Tenacia, coraggio ma soprattutto una carica di grande umanità, allo stato puro: se guardi negli occhi Andrea, puoi scorgere una luce che ti fa rendere conto che, se ci credi, se ci metti tutto te stesso, nello sport come nella vita, nulla è impossibile. Anzi, ognuno di noi, a suo modo, può arrivare addirittura “Oltre l’Impossibile”, come ci racconta il nome della sua ultima incredibile missione, di un viaggio che solo la sua mente “poteva partorire”. Un’esperienza nella quale, come egli stesso ci racconta, sente di aver davvero portato tutto il suo essere, tutte le sue esperienze passate. Ispirazione e Motivazione, dunque, sono stati i due ingredienti indispensabili per affrontare una prova così importante sul piano fisico ed emotivo.

La prima volta in Islanda

La prima volta in cui Andrea si è recato sull’isola è stato nel 2022 intraprendendo un percorso “one man” di 2200 km: «una terra selvaggia, che ti accoglie, ti abbraccia e ti insegna a non dare nulla per scontato», come ha avuto modo di definirla più volte lo stesso Andrea, nel corso delle giornate in cui ha incontrato gli studenti, il Preside e gli insegnanti di Busto Arsizio. In un viaggio del genere l’imprevisto, ogni giorno, era dietro l’angolo. La capacità di “riprogrammare”, rispetto a quanto pianificato, preparando l’esperienza, si è dimostrata una abilità/competenza fondamentale, gli sono serviti non solo per sfidare, come fa da una vita, il suo corpo, e mettere per l’ennesima volta alla prova la sua mente e la sua resistenza di uomo e di atleta, ma anche per pianificare, gradualmente, che non sarebbe certo finita lì.
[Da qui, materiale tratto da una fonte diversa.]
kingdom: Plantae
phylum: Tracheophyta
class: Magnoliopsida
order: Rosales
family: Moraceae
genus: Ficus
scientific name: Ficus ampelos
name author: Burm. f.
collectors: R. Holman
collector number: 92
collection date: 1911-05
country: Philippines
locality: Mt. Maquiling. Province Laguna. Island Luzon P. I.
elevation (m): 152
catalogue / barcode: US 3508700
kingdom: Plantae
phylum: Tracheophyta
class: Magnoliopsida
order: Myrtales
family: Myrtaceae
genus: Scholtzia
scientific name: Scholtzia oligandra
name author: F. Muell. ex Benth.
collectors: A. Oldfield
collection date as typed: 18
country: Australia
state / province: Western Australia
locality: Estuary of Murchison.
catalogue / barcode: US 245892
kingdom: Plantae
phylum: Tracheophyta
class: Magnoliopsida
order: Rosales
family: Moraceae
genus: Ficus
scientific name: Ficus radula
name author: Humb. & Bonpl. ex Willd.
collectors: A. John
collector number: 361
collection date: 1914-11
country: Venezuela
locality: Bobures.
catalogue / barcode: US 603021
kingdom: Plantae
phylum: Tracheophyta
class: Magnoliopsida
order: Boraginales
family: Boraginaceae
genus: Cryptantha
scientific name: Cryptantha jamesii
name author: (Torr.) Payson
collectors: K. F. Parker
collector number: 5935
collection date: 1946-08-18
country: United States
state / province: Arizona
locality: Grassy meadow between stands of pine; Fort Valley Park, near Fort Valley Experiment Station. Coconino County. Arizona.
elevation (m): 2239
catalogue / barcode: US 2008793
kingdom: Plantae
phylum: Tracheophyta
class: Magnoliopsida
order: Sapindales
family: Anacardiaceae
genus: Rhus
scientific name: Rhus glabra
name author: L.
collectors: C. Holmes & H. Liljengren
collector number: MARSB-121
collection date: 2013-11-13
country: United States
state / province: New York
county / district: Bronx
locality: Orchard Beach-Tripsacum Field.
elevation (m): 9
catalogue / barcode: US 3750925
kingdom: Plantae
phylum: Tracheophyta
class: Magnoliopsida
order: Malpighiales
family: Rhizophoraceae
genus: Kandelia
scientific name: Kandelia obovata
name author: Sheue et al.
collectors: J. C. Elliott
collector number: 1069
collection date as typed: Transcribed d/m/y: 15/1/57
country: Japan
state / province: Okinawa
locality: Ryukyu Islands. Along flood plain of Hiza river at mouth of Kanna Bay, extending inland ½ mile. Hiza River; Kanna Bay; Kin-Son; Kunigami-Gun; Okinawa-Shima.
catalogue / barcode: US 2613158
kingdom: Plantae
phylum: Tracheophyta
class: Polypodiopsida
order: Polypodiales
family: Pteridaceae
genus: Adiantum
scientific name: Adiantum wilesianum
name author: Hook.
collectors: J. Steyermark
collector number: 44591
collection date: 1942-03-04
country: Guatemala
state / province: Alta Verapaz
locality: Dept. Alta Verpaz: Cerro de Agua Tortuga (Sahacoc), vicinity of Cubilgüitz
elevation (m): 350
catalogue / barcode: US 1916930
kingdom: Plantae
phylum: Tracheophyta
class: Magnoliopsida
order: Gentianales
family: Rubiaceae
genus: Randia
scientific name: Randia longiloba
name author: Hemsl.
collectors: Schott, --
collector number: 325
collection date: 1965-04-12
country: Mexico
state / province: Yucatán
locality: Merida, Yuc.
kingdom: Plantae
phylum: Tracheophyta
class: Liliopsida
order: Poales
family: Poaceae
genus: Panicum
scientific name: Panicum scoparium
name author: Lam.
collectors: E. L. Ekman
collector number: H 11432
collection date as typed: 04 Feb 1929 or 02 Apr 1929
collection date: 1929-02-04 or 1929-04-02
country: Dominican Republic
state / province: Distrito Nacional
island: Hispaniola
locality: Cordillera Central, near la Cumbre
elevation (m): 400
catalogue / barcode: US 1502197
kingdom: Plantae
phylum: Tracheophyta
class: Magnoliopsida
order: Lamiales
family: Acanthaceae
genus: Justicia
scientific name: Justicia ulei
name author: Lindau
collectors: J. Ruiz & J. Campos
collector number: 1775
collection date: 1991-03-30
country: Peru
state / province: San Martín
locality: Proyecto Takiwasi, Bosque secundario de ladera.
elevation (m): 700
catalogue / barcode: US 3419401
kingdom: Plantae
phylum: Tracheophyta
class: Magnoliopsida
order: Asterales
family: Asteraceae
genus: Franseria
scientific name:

Il progetto “Oltre l’Impossibile”

Da mesi Devicenzi maturava l’idea “meravigliosamente folle”, di tornarci con 10 studenti che, preparati a dovere per una missione in tutta sicurezza, ma non senza difficoltà e imprevisti, sarebbero stati i “suoi incredibili compagni di viaggio”. «Sin dal primo momento ho cercato di trasmettere agli studenti il valore dello sport, quello sport che trasmette energia, quell’energia positiva che ti permette di pianificare nuove esperienze, che possono rappresentare punti di riferimento importanti nella crescita personale di ognuno di noi.- spiega Andrea – Posso dire, oggi, alla fine di questo viaggio, che questi ragazzi mi hanno sorpreso, in alcuni momenti mi hanno addirittura commosso, hanno davvero preso sul serio questa missione, hanno saputo divertirsi, certo ma dare anche tutto se stessi, hanno fortemente voluto mettersi alla prova, hanno “cementificato” i propri legami, sono stati in grado di mettersi a disposizione l’uno dell’altra, e alla fine sono loro che, in un certo senso, mi hanno guidato e preso per mano in un’esperienza che non dimenticherò e mai e che certamente è da ripetere».

Il progetto

Andrea sin dall’inizio ha pensato proprio a tutto, trovando, però, nei ragazzi scelti, la forza per aggiungere nuove idee e nuovi step da affrontare. I giovani sono stati divisi in tre Team. Il primo si è occupato della partenza e del percorso, il secondo della descrizione dei luoghi, il terzo della gestione del campo base, della cena e della colazione. I tre gruppi si sono poi alternati durante l’avventura, svolgendo ciascuno per due volte ogni mansione.          «Ci siamo incontrati più volte prima della partenza, non abbiamo mai smesso di guardarci negli occhi, di raccontarci, e non sono mancati, per ognuno di loro, sin dall’inizio, i “compiti a casa”.- dice il leader della missione – Un’avventura che non è stata solo un’impresa sportiva di squadra, ognuno in sella alle proprie bici, ma un vero e proprio percorso formativo, prima, durante e dopo».